#### Work request
The lines to be extracted begin at the line containing "47: (151, 35)" and end at the last line of the data below; copy them exactly and leave out the pictures.

#### Stored items from a collection
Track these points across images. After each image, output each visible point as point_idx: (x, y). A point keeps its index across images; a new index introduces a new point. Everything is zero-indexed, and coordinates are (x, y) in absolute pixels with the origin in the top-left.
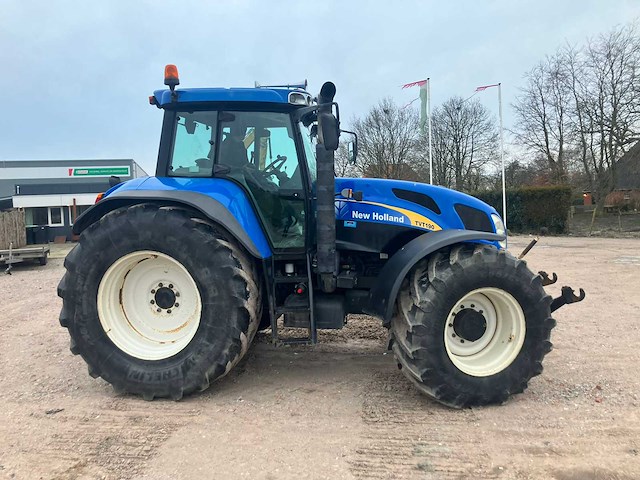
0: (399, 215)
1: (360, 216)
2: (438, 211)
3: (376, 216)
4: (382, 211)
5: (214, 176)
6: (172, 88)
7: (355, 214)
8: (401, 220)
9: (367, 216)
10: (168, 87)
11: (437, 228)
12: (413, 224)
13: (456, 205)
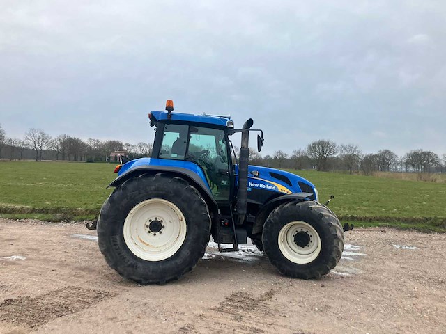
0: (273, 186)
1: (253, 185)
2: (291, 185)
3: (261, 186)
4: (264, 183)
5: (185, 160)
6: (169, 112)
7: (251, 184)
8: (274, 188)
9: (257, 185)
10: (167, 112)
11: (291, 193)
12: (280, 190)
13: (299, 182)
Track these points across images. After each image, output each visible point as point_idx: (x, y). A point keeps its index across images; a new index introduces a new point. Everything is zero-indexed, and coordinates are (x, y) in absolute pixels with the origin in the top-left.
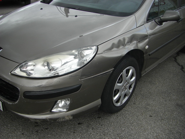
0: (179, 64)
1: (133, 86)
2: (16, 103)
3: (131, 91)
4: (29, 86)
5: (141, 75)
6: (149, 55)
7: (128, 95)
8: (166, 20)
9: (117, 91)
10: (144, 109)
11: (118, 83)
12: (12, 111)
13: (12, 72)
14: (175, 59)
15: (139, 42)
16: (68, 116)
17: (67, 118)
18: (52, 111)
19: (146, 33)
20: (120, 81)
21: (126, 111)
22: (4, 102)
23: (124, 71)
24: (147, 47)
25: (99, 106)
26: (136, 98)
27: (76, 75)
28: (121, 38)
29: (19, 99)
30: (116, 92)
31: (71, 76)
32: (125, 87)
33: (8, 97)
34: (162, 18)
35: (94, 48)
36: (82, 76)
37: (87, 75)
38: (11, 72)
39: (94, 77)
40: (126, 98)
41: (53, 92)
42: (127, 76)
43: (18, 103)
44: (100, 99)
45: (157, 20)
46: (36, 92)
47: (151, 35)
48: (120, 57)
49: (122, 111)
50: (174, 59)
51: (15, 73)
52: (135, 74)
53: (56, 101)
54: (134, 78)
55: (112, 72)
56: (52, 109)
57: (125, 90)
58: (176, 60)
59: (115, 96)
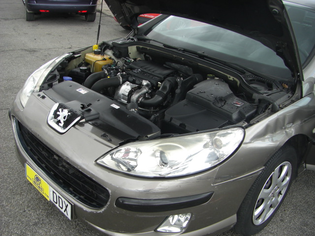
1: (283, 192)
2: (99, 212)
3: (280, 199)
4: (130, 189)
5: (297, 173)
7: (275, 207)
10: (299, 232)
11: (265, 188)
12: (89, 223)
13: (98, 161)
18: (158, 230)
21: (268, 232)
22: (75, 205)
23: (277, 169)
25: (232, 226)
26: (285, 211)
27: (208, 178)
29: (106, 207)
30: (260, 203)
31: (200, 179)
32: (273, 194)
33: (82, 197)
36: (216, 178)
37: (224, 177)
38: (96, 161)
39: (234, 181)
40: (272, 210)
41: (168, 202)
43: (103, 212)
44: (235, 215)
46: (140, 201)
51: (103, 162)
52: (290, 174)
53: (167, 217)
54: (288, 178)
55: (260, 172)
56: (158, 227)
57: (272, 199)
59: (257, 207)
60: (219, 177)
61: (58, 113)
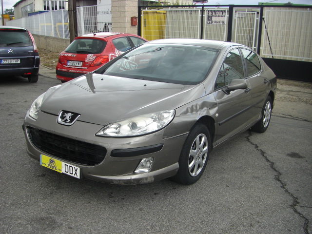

#### Expected answer
47: (151, 35)
48: (120, 57)
49: (122, 111)
50: (174, 59)
51: (15, 73)
52: (135, 74)
53: (56, 101)
54: (134, 78)
55: (112, 72)
56: (52, 109)
57: (125, 90)
58: (176, 60)
59: (115, 96)
1: (283, 192)
2: (99, 212)
3: (280, 199)
4: (130, 189)
5: (297, 173)
7: (275, 207)
10: (299, 232)
11: (265, 188)
12: (89, 223)
13: (98, 161)
18: (158, 230)
21: (268, 232)
22: (75, 205)
23: (277, 169)
25: (232, 226)
26: (285, 211)
27: (208, 178)
29: (106, 207)
30: (260, 203)
31: (200, 179)
32: (273, 194)
33: (82, 197)
36: (216, 178)
37: (224, 177)
38: (96, 161)
39: (234, 181)
40: (272, 210)
41: (168, 202)
43: (103, 212)
44: (235, 215)
46: (140, 201)
51: (103, 162)
52: (290, 174)
53: (167, 217)
54: (288, 178)
55: (260, 172)
56: (158, 227)
57: (272, 199)
59: (257, 207)
60: (219, 177)
61: (58, 113)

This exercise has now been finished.